Thousands of pages of reports, witness interviews, lab results, photographs, and investigative notes. As detectives change assignments and evidence moves between systems, reconstructing the full story of a case can become as difficult as solving it.
That was the reality in the murder of Rhonda Marie Fisher, a case that remained unsolved for 38 years.
In 1987, Fisher’s body was discovered down an embankment in rural Douglas County, Colorado. She had been sexually assaulted and strangled. Despite an extensive investigation at the time, no suspect was identified and the case eventually went cold.
Nearly four decades later, the perpetrator was finally identified: Vincent Darrell Groves, a serial killer responsible for multiple homicides across the Denver metro area during the 1970s and 1980s.
Groves had died in prison in 1996.
The breakthrough came through a CODIS DNA match, but confirming the case required investigators to review decades of investigative work and connect Fisher’s murder to Groves’s broader pattern of crimes.
To manage that process, analysts and detectives in the Douglas County Sheriff's Office Cold Case Unit used TimePilot to organize and review thousands of pages of case material.
Reviewing Decades of Evidence
When the Cold Case Unit reopened the Fisher investigation in 2024, the case file contained a massive amount of evidence.
These materials included:
Witness interviews and investigative notes
Evidence logs from the original investigation
Lab reports and DNA testing records
Crime scene photographs
Suspect interviews conducted years apart
Like many cold cases, the investigation had passed through multiple detectives over the years. While each detective added new insights, the result was a large body of information spread across different reports and time periods.
Even answering basic questions often required locating and comparing multiple documents.
For example, one suspect connected to the case had given three separate statements over the years, each containing inconsistencies.
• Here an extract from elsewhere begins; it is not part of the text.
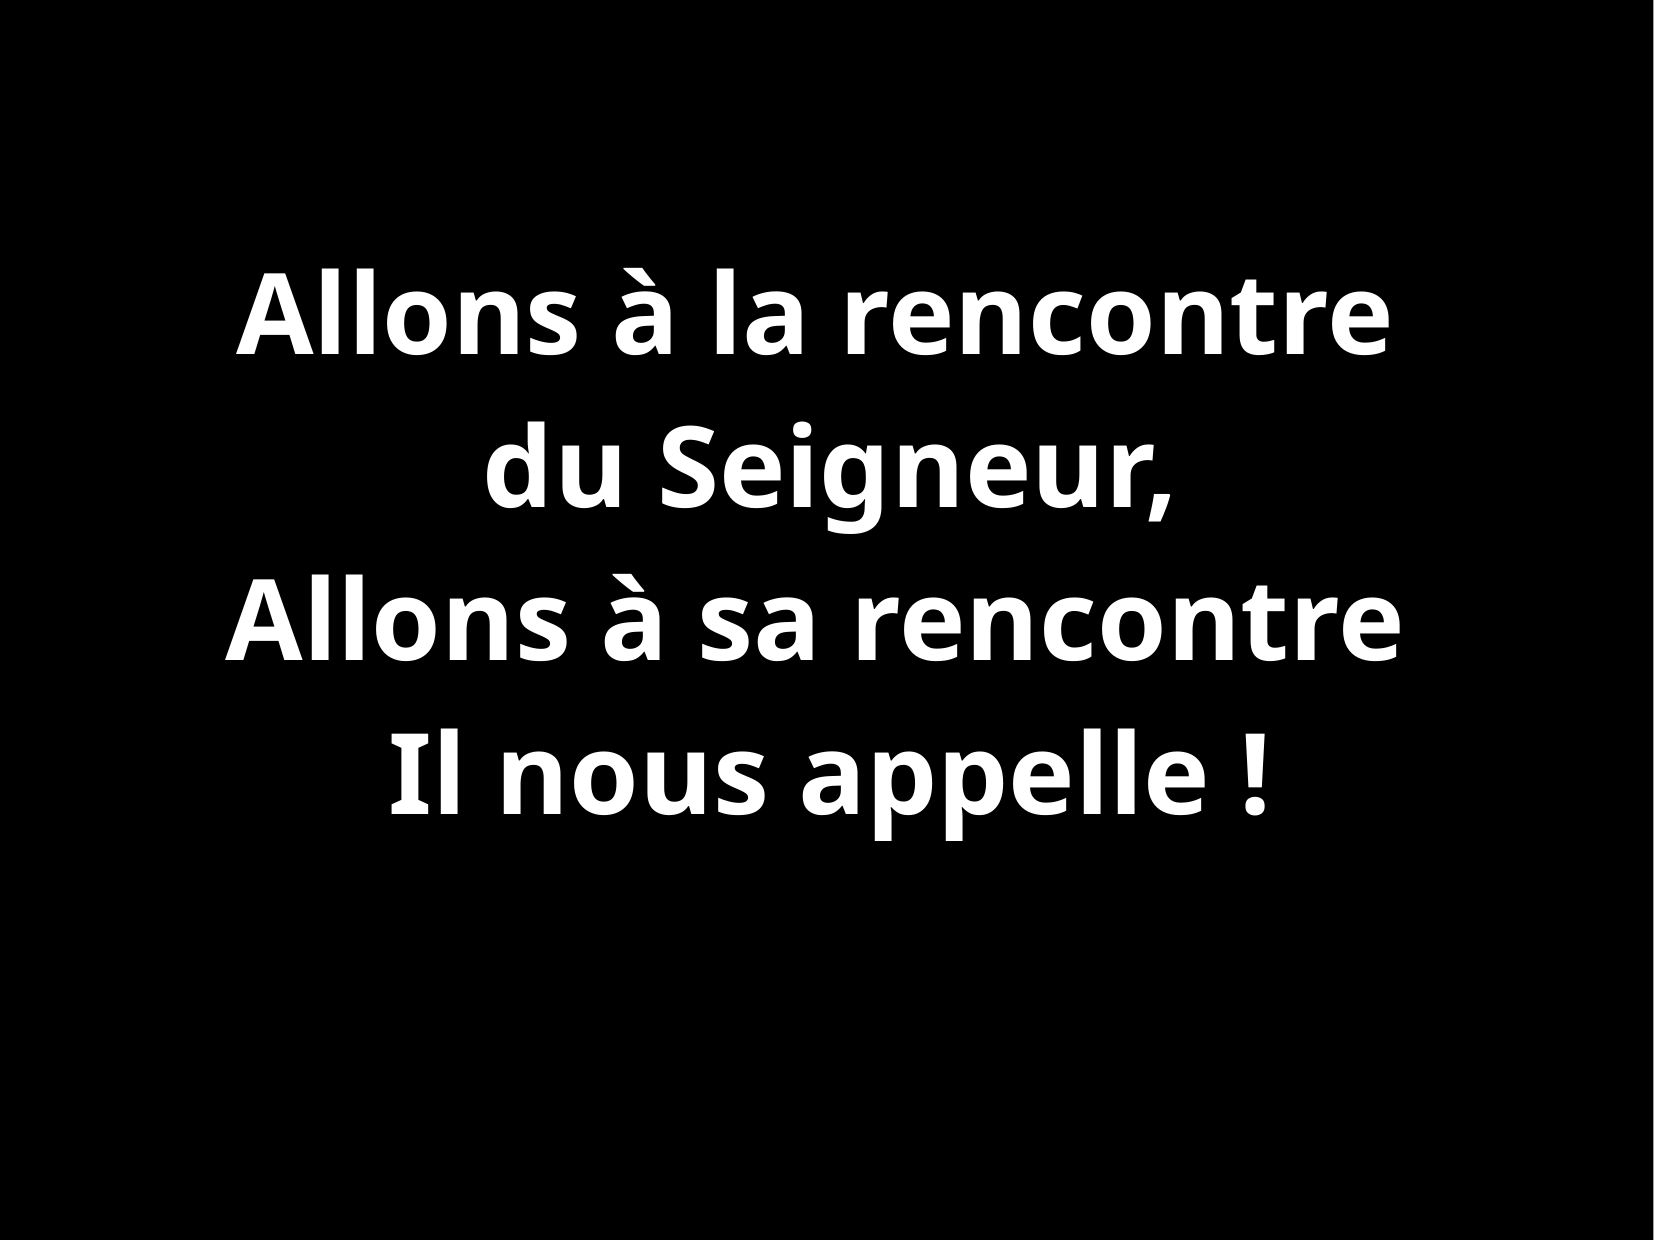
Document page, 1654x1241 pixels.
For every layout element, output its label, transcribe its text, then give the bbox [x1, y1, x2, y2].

Identifying those discrepancies meant reviewing interviews conducted years apart and cross-referencing them with investigative reports.
At the same time, analysts were preparing new DNA evidence for testing that could potentially identify the killer. Understanding how that evidence fit into decades of investigative history was critical.
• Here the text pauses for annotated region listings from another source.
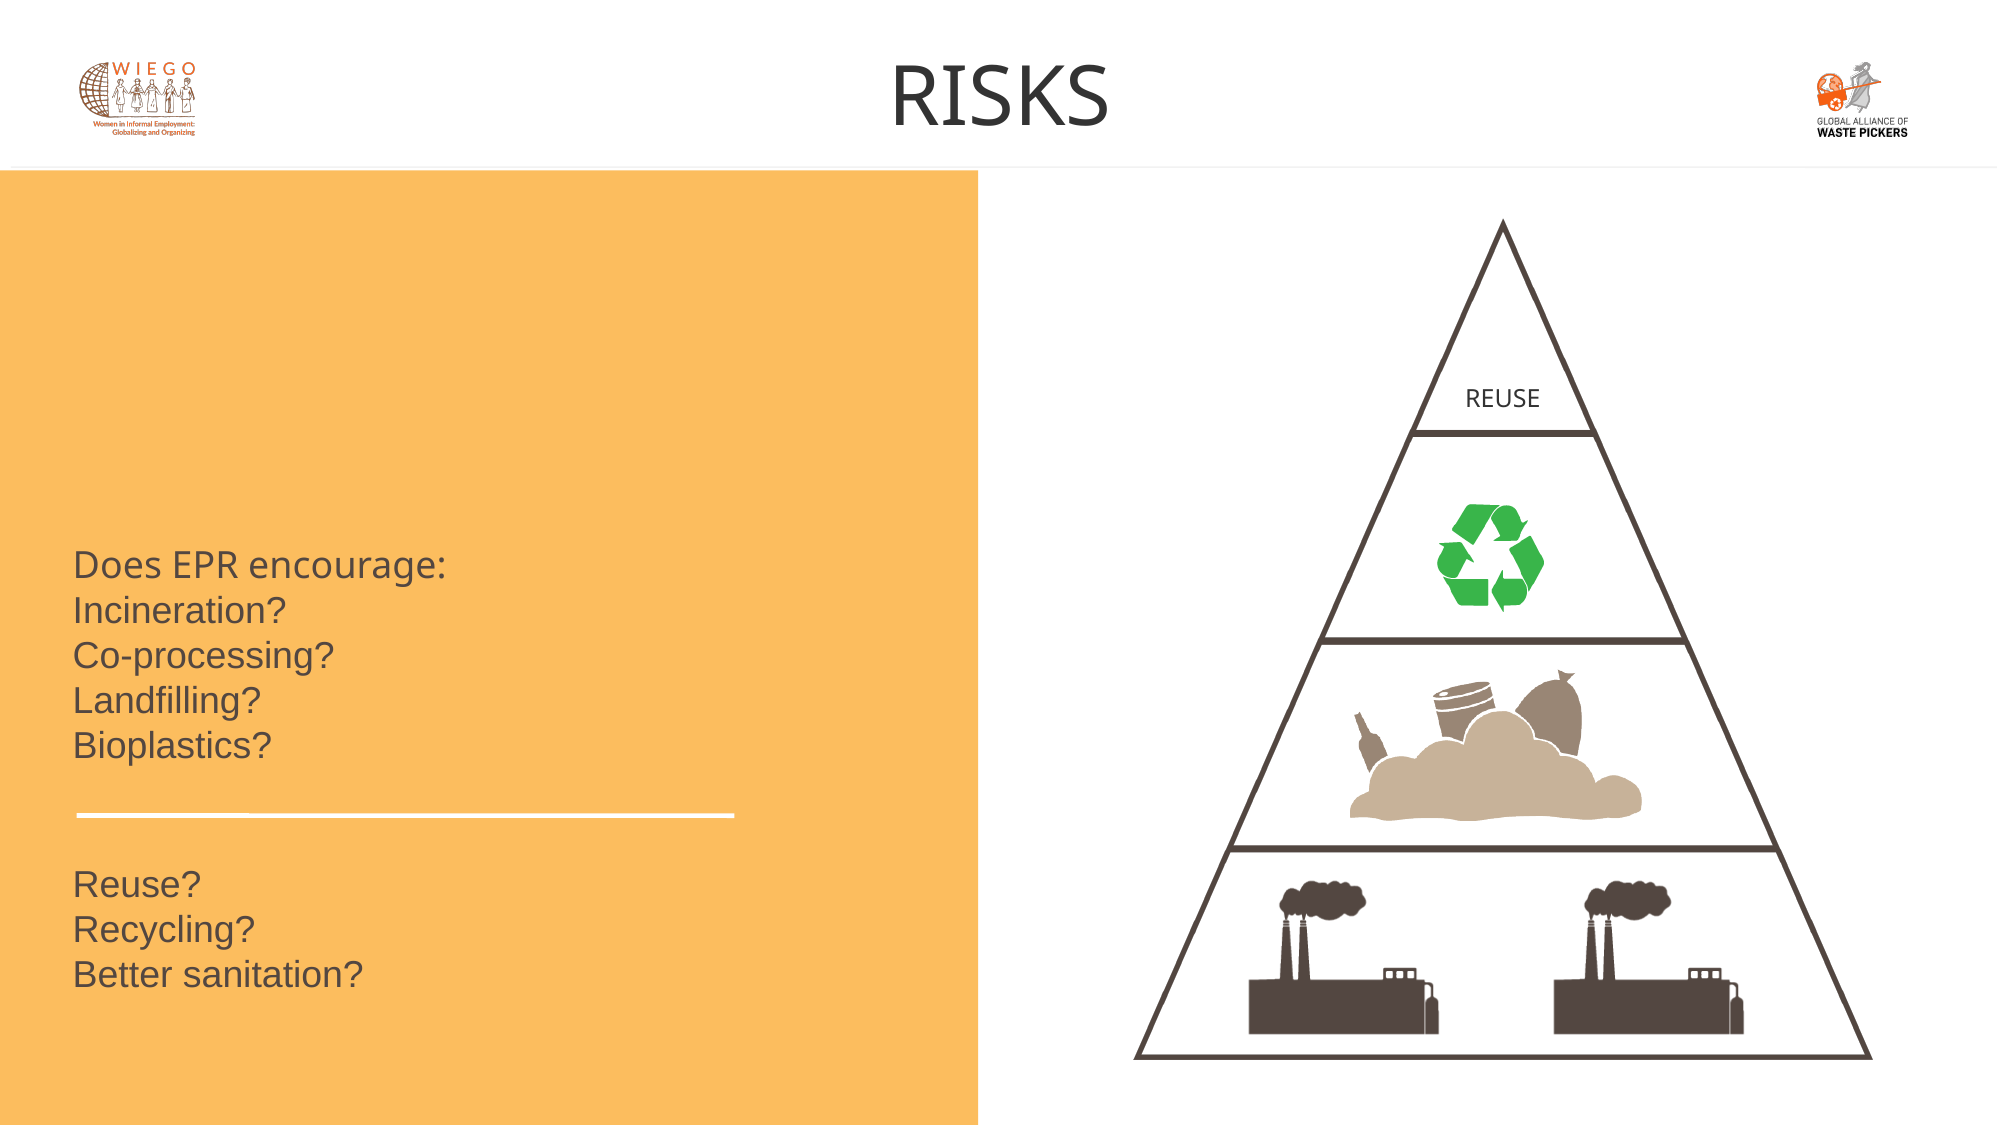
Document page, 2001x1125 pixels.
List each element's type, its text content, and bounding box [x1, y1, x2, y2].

text_box REUSE [1437, 374, 1569, 420]
text_box Reuse? Recycling? Better sanitation? [57, 852, 735, 1003]
text_box Does EPR encourage: Incineration? Co-processing? Landfilling? Bioplastics? [57, 533, 735, 774]
picture [1133, 218, 1873, 1085]
picture [79, 62, 195, 136]
text_box RISKS [818, 34, 1182, 150]
picture [1817, 62, 1908, 137]
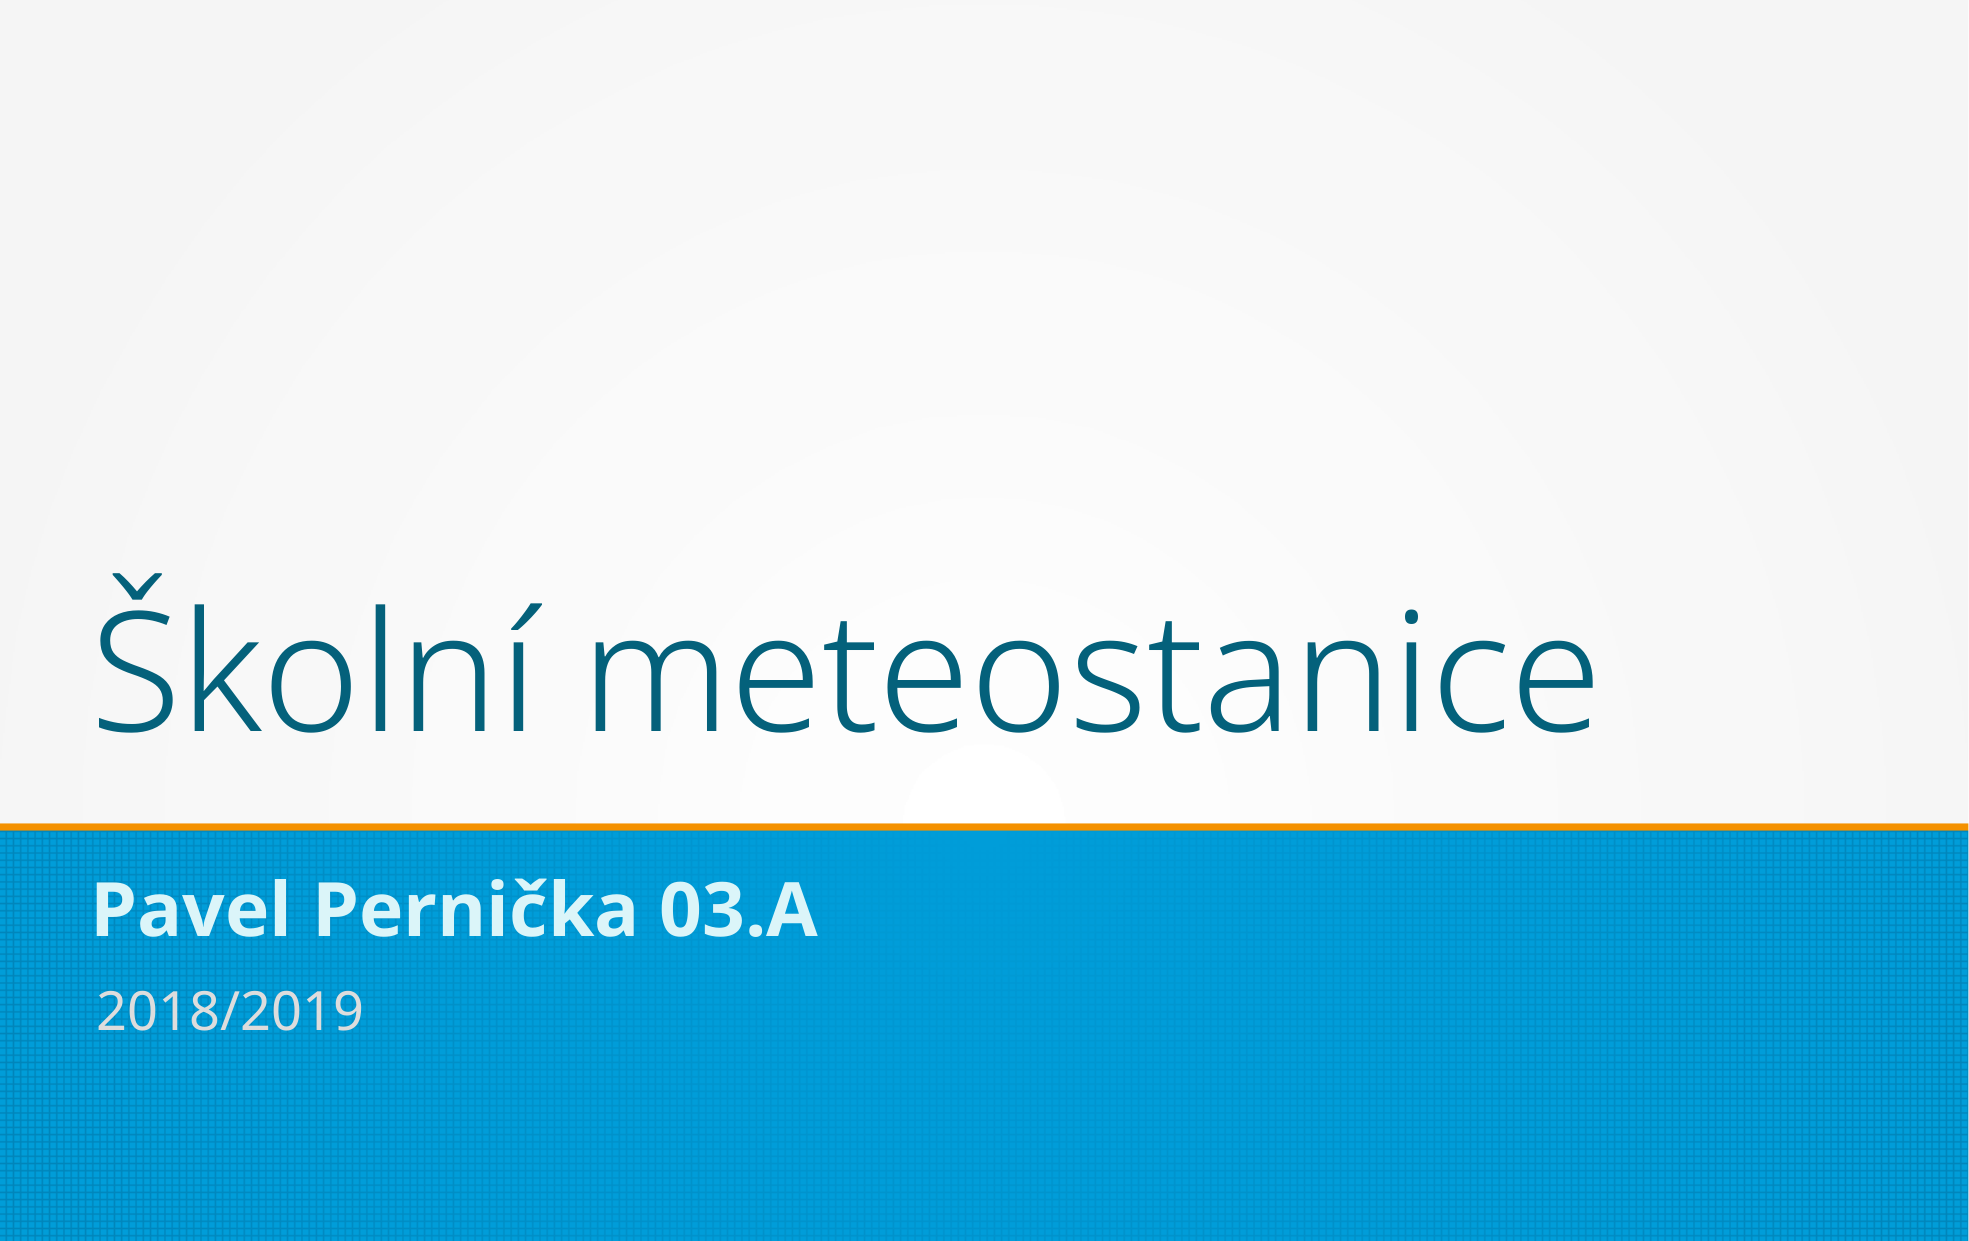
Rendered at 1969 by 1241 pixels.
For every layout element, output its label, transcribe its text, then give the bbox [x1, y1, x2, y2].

text_box 2018/2019 [90, 972, 449, 1048]
title Školní meteostanice [90, 49, 1862, 781]
subtitle Pavel Pernička 03.A [90, 855, 1861, 1111]
picture [0, 0, 1969, 830]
Centralizing the Case in TimePilot
Crime Analyst Supervisor at Douglas County Sheriff's Office, Michele Kennedy uploaded the Fisher case into TimePilot in order to centralize all of the evidence.
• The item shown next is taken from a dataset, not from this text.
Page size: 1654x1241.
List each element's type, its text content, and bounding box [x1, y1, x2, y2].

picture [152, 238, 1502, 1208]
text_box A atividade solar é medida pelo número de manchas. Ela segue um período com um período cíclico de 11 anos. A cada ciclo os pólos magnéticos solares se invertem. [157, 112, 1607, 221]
With the case organized in one place, the team could locate and analyze information across the entire file. During evidence reviews, they used TimePilot to quickly clarify questions such as:
What DNA testing had been conducted on specific evidence in earlier years?
What investigative activity occurred between 1988 and 2017?
Were there other witnesses that should have been interviewed?
Provide a list of all evidence items.
Having those answers immediately available helped them move the case forward without losing momentum.
"Even if I read the entire file before an evidence review, I wouldn’t retain all of it. It would take weeks just to get through the reports. Being able to ask TimePilot and get the answer in seconds makes a huge difference."
— Michele Kennedy, Douglas County Sheriff's Office
TimePilot was also used to generate concise case summaries that quickly brought new investigators up to speed.
When a detective on the case needed to collect a DNA sample from a suspect in Denver, Michele Kennedy shared a TimePilot-generated summary that provided the full background of the case. The detective was able to proceed immediately with a clear understanding of the investigation.
Connecting the Case to a Serial Killer
In 2025, DNA recovered from the paper bags placed over the victim’s hands at the crime scene to preserve trace evidence produced a CODIS match identifying the suspect as convicted serial killer Vincent Darrell Groves.
Although he had died in prison decades earlier, the Douglas County Sheriff's Office needed to determine how Fisher’s murder fit within his known pattern of crimes.
Michele Kennedy created a separate TimePilot case file for Groves and uploaded investigative records from his other homicides.
Using the platform, she built victimology profiles across the cases, helping them understand the scope of Groves’s activity and how Fisher’s murder aligned with it.

The Outcome
After 38 years, the murder of Rhonda Fisher was officially solved.
Although Groves had died in prison years earlier, the identification closed the case and provided long-awaited answers to Fisher’s family.
For the Douglas County Sheriff’s Office, the case demonstrated how TimePilot can serve as a force multiplier for cold case investigations.
“I honestly cannot work a cold case without TimePilot anymore. When you're managing decades of material, multiple suspects, conflicting statements, and evidence collected over years, you need a system that keeps everything organized and accessible.”
— Michele Kennedy, Douglas County Sheriff's Office
With seven cold cases solved in the past seven years, the Douglas County Sheriff’s Office remains steadfast in its mission to apply evolving technologies, revisit evidence with fresh perspectives, and forge strong forensic collaborations to ensure that no victim is forgotten.